The analysis of IET and syntrophic metabolism in Section 3.4.1 demonstrates that all systems can produce methane through acetate decarboxylation pathways and formate- MIET pathways in syntrophic cooperation with methanogens. Both MEC-AD and EAD systems show significant upregulation of DIET pathway encoding genes, enhancing carbon dioxide reduction methanogenesis processes, with electromethanogenesis representing the primary pathway. This phenomenon likely results from the enrichment of methanogenic archaea such as Methanobacterium and Methanosarcina, capable of direct electron transfer during the electrical acclimation of KW digestate [41,47]. Furthermore, the MEC-AD system also regulates hydrogen-MIET pathway encoding genes, indicating the coexistence of hydrogenotrophic methanogenesis pathways.

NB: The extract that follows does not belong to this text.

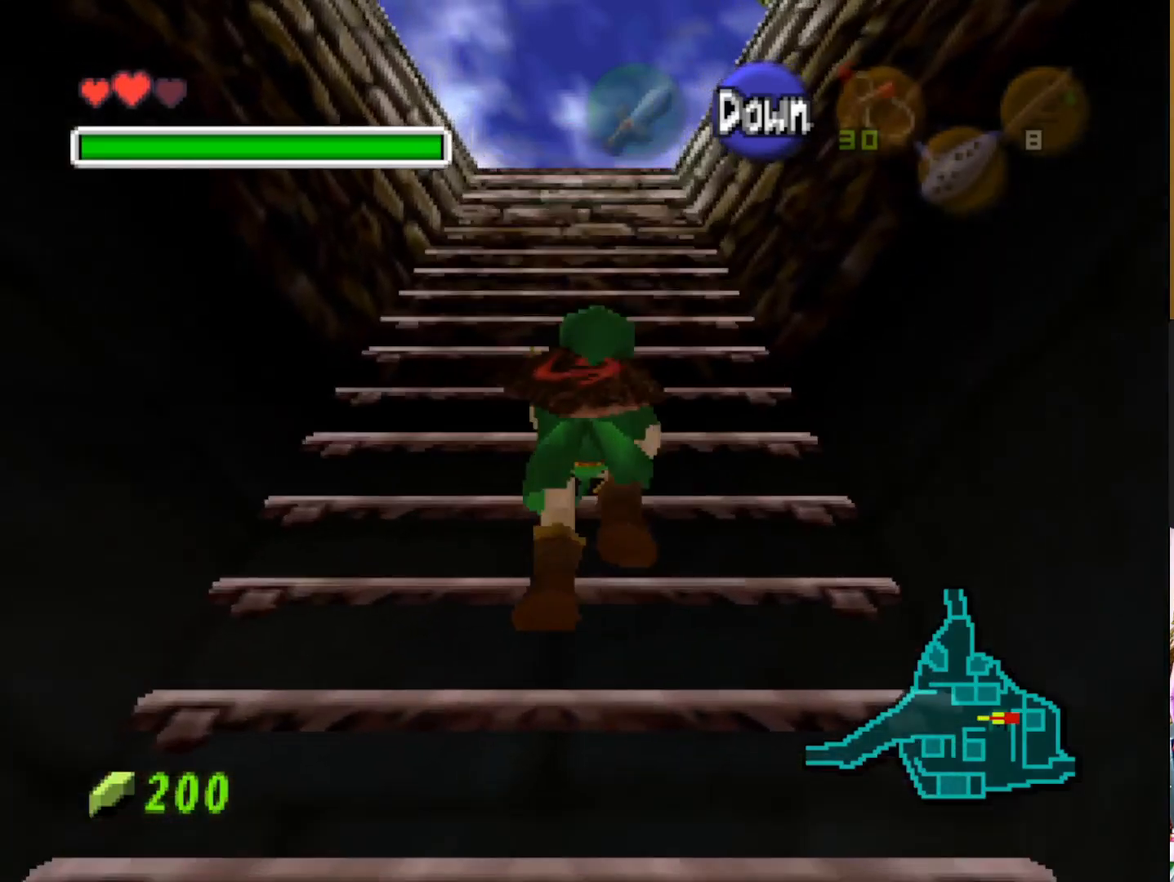
{"buttons": [], "left_stick": "up", "right_stick": "center", "events": []}
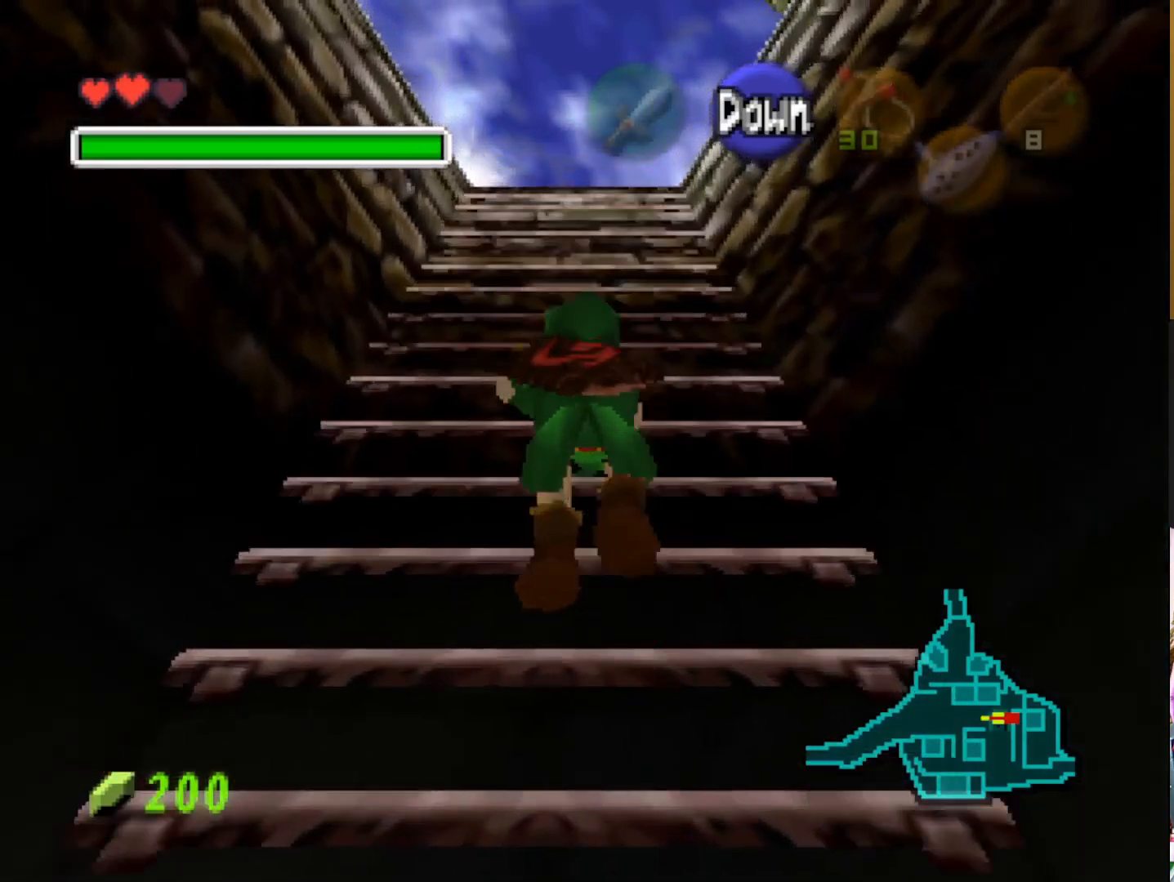
{"buttons": [], "left_stick": "up", "right_stick": "center", "events": []}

In comparison, the UAD system significantly enriches encoding genes associated with methylamine/dimethylamine/trimethylamine and methanol methanogenesis pathways, primarily depending on methylotrophic methanogenesis pathways. This characteristic closely relates to the enrichment of methylotrophic methanogens, including Methanomassiliicoccus in this system. These findings highlight substantial differences in methane production pathways across different systems, with the MEC-AD system achieving higher methane yield and metabolic efficiency through the synergistic effects of multiple pathways.

4. Conclusions

The MEC-AD system achieved the highest CH₄ yield of 223.12 mL CH₄·g⁻¹ VS, which was 31.27% and 25.24% higher than those of conventional UAD and EAD, respectively. MEC-AD also obtained higher substance conversion rates, reaching 82.32% for TS and 83.39% for VS. Additionally, it accelerated the degradation of SCOD, effectively alleviating biogas production stagnation caused by the accumulation of VFAs as intermediate products. The MEC-AD system enriched the diversity and abundance of microbial genera, creating favorable conditions for efficient substrate degradation and the establishment of diverse syntrophic relationships. Additionally, by upregulating the encoding genes of key enzymes, the system enhanced the methanogenic mechanisms of both DIET and MIET within the system. Therefore, the MEC-AD system is an effective technological approach for achieving high-efficiency biomethane production from KW.